In 1593, German mathematician Christopher Clavius made a small mark that would change mathematics forever.

In a sine table in his treatise on the astrolabe, Astrolabium, he indicated the fractionation of a whole number by writing what has come to be regarded as the very first use of the decimal point.

There is, however, just one problem. According to new painstaking research by historian Glen Van Brummelen of Trinity Western University, this wasn't, in fact, its first instance. After poring painstakingly over historical documents, Van Brummelen found much earlier instances of the tiny notation.

In the 1440s, a young Italian merchant by the name of Giovanni Bianchini penned several astronomical works that made extensive and increasingly refined use of decimal points.

Van Brummelen convincingly argues Clavius merely copied the decimal point from Bianchini, who should be credited for his mathematical innovation.

Bianchini, born in around 1410, was a Venetian merchant who had probably been trained in arithmetic and algebra. Sometime in the 1430s, he was retained by the House of Este as an administrator of the estate; it was in this role that he penned his astronomical treatises, probably because his role involved astrological prediction for his noble employers.

He wrote five major works between 1440 and 1460: Tabulae astronomicae, on the motions of the planets; the Tabulae primi mobilis A, on spherical astronomy and mathematical astrology; the Flores Almagesti, his masterwork on mathematical astronomy; the Tabulae primi mobilis B, a rewritten version of the Tabulae primi mobilis A; and the Tabulae eclypsium, on the prediction of eclipses.

At that time in Europe, astronomy was performed using sexagesimal arithmetic; a system that uses 60 as its base the way our modern decimal system is based on units of 10. Though rarely used today, sexagesimal arithmetic has a lasting legacy in today's timekeeping.

Bianchini's Flores Almagesti starts with two chapters; the first on arithmetic, and the second on algebra.

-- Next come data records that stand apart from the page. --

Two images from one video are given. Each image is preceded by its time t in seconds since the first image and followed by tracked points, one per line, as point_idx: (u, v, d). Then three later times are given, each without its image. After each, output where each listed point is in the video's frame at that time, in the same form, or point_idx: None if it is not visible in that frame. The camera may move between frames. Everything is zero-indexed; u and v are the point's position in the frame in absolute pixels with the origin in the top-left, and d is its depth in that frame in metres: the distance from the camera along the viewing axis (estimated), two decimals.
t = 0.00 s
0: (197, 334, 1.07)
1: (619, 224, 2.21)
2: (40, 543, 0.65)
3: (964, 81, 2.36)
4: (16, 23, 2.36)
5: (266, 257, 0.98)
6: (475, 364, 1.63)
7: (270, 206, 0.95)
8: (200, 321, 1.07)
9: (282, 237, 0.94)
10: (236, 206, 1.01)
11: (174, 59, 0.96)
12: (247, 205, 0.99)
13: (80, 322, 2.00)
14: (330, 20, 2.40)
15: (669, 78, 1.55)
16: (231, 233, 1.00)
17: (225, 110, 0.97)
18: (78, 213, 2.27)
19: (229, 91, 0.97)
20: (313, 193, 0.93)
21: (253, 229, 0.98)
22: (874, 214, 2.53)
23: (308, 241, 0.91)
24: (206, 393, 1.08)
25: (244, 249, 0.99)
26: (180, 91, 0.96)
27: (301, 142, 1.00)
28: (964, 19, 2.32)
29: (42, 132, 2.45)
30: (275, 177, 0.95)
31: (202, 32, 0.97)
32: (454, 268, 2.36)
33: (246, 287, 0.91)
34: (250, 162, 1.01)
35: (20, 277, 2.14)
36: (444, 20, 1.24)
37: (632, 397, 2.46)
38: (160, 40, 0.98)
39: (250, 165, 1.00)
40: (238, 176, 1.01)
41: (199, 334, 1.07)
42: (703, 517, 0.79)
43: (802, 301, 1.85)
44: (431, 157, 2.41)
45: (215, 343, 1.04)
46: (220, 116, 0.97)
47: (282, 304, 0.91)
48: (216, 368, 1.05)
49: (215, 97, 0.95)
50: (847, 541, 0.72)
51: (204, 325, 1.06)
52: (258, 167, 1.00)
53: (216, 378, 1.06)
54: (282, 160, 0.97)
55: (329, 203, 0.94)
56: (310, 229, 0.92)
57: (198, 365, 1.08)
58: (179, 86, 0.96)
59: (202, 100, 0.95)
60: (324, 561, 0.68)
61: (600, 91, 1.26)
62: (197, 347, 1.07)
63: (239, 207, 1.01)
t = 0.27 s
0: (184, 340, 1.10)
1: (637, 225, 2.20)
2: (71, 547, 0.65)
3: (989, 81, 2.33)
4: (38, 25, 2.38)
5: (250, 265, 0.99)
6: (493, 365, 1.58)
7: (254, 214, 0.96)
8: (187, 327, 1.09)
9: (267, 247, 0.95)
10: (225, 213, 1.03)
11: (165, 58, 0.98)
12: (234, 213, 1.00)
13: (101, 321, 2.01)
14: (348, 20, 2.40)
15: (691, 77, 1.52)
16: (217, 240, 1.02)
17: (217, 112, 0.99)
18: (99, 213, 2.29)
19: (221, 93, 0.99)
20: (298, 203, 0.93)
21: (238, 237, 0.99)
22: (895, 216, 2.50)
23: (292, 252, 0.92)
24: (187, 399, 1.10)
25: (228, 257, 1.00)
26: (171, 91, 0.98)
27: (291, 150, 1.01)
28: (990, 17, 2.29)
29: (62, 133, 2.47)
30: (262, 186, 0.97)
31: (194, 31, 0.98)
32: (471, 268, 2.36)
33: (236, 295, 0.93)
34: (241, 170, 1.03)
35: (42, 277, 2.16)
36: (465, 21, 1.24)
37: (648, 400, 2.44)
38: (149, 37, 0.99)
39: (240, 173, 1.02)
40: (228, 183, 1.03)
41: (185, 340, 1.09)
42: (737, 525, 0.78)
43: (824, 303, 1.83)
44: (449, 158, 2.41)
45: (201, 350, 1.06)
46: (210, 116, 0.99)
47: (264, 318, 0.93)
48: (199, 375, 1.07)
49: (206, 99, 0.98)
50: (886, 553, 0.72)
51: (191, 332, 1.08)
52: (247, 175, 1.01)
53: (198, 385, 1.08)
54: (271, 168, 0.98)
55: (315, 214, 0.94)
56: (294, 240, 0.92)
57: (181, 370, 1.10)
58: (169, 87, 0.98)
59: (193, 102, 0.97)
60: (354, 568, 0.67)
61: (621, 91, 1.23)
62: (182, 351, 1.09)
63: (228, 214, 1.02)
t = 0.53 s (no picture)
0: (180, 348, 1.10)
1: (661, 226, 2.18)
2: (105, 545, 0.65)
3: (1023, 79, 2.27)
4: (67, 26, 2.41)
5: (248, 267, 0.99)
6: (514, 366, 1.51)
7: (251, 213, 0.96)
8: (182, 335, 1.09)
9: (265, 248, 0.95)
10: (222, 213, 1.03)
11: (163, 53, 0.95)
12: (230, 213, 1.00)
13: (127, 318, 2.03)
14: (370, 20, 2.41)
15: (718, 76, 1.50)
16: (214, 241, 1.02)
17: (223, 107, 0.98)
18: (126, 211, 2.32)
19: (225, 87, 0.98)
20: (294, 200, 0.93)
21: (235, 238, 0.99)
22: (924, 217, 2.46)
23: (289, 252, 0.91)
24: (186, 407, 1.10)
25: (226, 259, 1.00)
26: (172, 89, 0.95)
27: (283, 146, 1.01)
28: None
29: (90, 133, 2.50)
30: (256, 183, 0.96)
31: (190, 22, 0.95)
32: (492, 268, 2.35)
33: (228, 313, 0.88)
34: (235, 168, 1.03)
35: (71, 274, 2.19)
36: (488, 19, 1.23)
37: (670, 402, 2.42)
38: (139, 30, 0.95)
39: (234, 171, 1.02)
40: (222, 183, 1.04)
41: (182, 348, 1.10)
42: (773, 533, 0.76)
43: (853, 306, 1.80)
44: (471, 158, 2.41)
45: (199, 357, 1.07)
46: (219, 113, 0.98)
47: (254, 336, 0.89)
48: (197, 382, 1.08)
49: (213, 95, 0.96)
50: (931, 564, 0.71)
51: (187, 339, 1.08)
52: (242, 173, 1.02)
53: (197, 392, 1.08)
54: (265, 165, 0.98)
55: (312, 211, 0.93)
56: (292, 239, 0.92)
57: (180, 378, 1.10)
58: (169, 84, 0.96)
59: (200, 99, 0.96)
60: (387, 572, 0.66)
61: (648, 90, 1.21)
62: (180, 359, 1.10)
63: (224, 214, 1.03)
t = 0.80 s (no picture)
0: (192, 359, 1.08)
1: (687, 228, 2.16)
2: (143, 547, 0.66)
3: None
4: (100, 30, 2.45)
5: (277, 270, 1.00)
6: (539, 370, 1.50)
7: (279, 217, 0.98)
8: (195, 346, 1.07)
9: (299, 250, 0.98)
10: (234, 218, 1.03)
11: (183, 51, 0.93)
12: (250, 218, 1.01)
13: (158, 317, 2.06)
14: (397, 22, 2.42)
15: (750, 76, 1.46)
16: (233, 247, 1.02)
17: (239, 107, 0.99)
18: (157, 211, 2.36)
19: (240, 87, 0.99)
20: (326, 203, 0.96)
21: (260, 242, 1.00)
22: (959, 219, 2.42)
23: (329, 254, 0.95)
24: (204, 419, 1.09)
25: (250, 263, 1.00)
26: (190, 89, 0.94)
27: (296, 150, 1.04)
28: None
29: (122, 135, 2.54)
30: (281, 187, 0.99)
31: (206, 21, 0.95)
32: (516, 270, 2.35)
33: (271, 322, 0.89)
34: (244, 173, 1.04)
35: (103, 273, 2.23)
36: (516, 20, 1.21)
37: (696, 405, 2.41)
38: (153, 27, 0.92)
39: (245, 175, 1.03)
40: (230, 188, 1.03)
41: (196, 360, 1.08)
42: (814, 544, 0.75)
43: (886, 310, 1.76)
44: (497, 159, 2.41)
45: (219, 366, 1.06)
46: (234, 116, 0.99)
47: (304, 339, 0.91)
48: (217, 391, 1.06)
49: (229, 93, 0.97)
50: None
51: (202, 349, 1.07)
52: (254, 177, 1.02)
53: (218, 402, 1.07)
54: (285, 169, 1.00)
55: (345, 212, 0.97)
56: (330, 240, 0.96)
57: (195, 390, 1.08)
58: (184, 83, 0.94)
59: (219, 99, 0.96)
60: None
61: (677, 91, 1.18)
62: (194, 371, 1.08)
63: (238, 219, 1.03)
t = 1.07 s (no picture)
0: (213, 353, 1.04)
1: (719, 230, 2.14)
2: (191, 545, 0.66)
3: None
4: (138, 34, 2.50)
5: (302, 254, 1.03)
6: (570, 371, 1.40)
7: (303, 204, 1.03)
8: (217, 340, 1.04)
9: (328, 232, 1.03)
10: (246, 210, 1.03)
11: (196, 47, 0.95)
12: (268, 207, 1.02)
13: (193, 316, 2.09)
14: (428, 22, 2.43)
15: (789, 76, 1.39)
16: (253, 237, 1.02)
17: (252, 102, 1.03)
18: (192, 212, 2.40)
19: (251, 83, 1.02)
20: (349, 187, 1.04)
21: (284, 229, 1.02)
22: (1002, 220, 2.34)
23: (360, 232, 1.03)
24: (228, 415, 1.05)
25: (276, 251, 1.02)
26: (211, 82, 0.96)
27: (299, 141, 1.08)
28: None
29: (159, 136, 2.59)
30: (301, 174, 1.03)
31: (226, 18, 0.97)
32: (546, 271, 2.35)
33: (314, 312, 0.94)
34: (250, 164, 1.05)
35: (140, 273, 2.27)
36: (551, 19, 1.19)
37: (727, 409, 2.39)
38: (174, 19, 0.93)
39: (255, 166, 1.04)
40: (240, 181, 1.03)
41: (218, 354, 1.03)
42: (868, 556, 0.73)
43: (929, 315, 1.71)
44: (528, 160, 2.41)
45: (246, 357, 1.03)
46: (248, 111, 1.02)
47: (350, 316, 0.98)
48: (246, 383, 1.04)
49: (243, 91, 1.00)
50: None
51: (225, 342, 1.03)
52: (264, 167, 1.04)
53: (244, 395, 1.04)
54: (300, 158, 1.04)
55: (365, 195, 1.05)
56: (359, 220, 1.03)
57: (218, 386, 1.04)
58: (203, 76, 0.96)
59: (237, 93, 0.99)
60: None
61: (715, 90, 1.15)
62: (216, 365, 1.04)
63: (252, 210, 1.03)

Giving such focus to these two topics might seem out of place in an astronomical work, but they set the groundwork for Bianchini's translation of mathematical astronomy from sexagesimal to a type of decimal arithmetic of his own devising.

Obviously Bianchini's system didn't really take; the sexagesimal system was still being used, much later, for astronomical calculations. But in his discussion of trigonometric functions in Tabulae primi mobilis B, Bianchini made his literal mark. Describing the use of interpolation to find the sine and cosine of an arc, he casually drops the number 10.4, and explains how to multiply it by 8, giving the answer 83.

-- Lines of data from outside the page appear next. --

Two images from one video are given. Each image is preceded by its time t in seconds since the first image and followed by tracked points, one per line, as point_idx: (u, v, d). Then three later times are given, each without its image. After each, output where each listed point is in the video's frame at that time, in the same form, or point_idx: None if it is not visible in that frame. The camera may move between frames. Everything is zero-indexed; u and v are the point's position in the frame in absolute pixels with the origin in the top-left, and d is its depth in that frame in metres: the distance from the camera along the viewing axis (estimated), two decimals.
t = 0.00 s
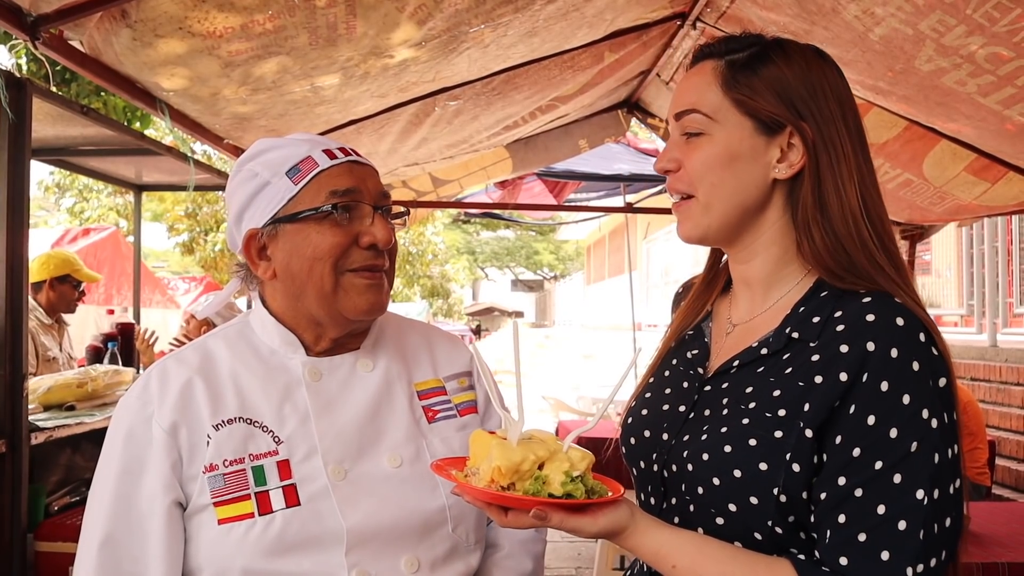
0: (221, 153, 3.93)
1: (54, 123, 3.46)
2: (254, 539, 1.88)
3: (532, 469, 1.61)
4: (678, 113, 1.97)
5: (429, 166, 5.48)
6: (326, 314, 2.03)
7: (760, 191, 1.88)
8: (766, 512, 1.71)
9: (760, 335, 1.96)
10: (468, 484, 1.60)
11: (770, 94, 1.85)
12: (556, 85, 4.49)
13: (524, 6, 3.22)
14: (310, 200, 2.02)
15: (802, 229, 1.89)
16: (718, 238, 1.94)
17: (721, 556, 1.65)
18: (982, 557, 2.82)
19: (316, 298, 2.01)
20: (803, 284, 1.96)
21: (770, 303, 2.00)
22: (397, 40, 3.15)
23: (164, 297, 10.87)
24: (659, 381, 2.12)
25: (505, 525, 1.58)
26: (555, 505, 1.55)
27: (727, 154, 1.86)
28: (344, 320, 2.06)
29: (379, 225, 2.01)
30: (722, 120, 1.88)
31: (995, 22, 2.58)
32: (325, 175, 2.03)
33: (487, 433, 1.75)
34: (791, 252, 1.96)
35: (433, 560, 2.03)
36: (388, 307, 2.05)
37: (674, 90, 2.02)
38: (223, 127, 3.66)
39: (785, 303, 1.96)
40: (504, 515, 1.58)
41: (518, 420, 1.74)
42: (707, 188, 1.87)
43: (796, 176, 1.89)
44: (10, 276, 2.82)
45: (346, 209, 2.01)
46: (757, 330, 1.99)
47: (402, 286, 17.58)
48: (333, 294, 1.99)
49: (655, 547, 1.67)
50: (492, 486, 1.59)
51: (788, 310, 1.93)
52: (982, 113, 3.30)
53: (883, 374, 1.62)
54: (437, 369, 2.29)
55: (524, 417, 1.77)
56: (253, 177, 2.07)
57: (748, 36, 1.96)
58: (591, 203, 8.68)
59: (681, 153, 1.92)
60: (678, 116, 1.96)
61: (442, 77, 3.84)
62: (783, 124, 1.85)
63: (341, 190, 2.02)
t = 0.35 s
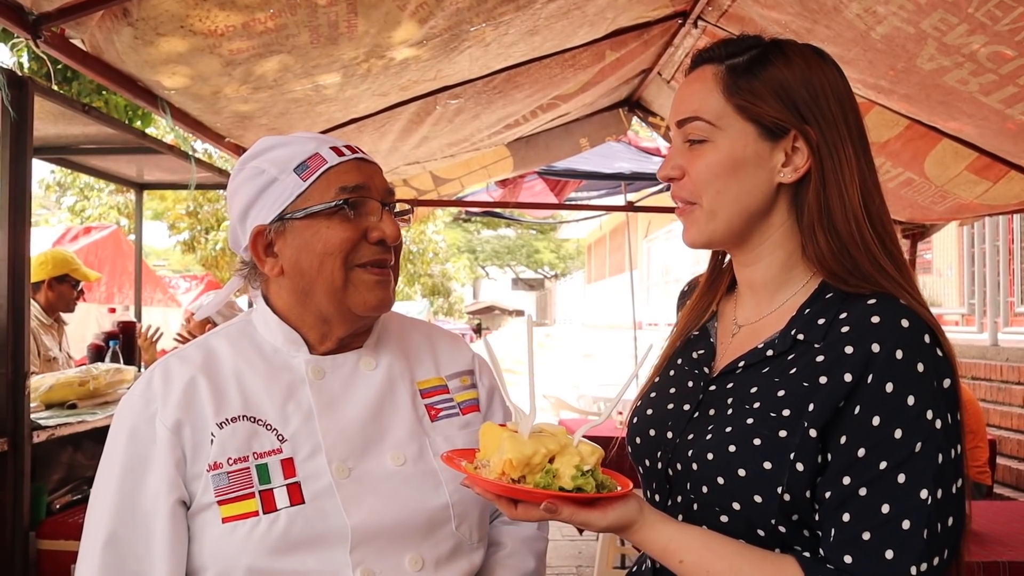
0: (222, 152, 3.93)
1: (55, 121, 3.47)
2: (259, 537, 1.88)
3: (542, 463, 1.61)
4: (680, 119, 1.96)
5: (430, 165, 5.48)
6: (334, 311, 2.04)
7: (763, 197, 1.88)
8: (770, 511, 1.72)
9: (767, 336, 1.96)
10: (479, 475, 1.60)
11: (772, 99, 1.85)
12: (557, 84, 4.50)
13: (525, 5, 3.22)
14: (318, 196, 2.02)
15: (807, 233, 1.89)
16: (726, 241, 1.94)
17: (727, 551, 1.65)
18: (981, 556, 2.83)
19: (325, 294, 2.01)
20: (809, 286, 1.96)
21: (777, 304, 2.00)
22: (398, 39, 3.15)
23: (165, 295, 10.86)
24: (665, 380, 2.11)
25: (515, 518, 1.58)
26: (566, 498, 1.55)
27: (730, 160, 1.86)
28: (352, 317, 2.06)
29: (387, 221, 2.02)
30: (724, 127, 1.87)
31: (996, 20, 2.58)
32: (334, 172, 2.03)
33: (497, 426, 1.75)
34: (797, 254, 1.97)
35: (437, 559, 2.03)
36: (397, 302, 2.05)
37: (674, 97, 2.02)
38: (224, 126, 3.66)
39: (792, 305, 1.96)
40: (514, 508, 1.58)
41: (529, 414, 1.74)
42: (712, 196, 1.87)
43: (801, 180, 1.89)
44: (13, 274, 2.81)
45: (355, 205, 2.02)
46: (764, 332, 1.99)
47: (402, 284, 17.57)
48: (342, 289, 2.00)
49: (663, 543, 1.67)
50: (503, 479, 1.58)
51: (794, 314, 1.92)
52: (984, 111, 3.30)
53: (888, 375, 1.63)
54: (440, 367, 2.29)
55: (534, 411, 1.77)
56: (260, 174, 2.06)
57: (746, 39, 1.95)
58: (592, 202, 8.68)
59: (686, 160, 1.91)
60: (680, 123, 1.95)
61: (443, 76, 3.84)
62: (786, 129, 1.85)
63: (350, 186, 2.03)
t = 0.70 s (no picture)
0: (224, 150, 3.93)
1: (57, 120, 3.47)
2: (259, 537, 1.88)
3: (551, 465, 1.61)
4: (678, 121, 1.96)
5: (431, 164, 5.48)
6: (335, 313, 2.04)
7: (764, 197, 1.88)
8: (778, 513, 1.71)
9: (770, 337, 1.96)
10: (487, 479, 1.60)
11: (770, 100, 1.85)
12: (558, 83, 4.49)
13: (526, 4, 3.22)
14: (319, 197, 2.02)
15: (808, 233, 1.89)
16: (729, 241, 1.93)
17: (736, 553, 1.65)
18: (984, 555, 2.82)
19: (325, 296, 2.01)
20: (812, 285, 1.96)
21: (779, 304, 2.00)
22: (400, 37, 3.15)
23: (166, 294, 10.87)
24: (667, 383, 2.11)
25: (523, 520, 1.58)
26: (576, 501, 1.55)
27: (731, 162, 1.86)
28: (353, 319, 2.07)
29: (388, 223, 2.02)
30: (723, 129, 1.87)
31: (999, 19, 2.57)
32: (336, 172, 2.03)
33: (504, 429, 1.75)
34: (798, 254, 1.97)
35: (438, 559, 2.03)
36: (397, 304, 2.06)
37: (673, 97, 2.01)
38: (226, 124, 3.66)
39: (794, 305, 1.97)
40: (522, 511, 1.58)
41: (536, 416, 1.74)
42: (714, 197, 1.87)
43: (801, 180, 1.89)
44: (15, 272, 2.82)
45: (357, 206, 2.02)
46: (767, 332, 1.99)
47: (404, 283, 17.57)
48: (343, 291, 2.00)
49: (672, 545, 1.67)
50: (512, 482, 1.58)
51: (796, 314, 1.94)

The product of 10.4 and 8 is 83.2, but Bianchini's working shows that he is using the decimal point, and understanding it, the same way we use it and understand it.

Then, more dots show up in sine tables in the same work, in the interpolation column. This is exactly how the decimal point shows up in Clavius' Astrolabium, used in precisely the same way to perform the same function. And, tellingly, Clavius never uses it again, that we know of.

As someone who was a learned and respected scholar of astronomy, it's likely that Clavius knew of the work of Bianchini. This suggests an explanation for the decimal point's single appearance in Clavius' writings, Van Brummelen says.

"He had access to Bianchini's sine table (or to someone who himself had borrowed from Bianchini), and he copied the structure of that table in his own work," the historian explains in his paper.

"He recognized the usefulness of decimal fractional notation in the context of interpolation within a numerical table; but it was not his idea, and likely he had not invested significant effort himself to explore the use of the notation more fully. As a result, the origin of decimal fractional notation and the decimal point in Europe remained obscure until now."

It's such a mind-blowing discovery, and suggests that Bianchini's role in the complex and fascinating development of modern mathematics may have been somewhat overlooked. Perhaps there are more such discoveries out there, lurking in the pages of ancient books.

Van Brummelen's findings have been detailed extensively in the journal Historia Mathematica.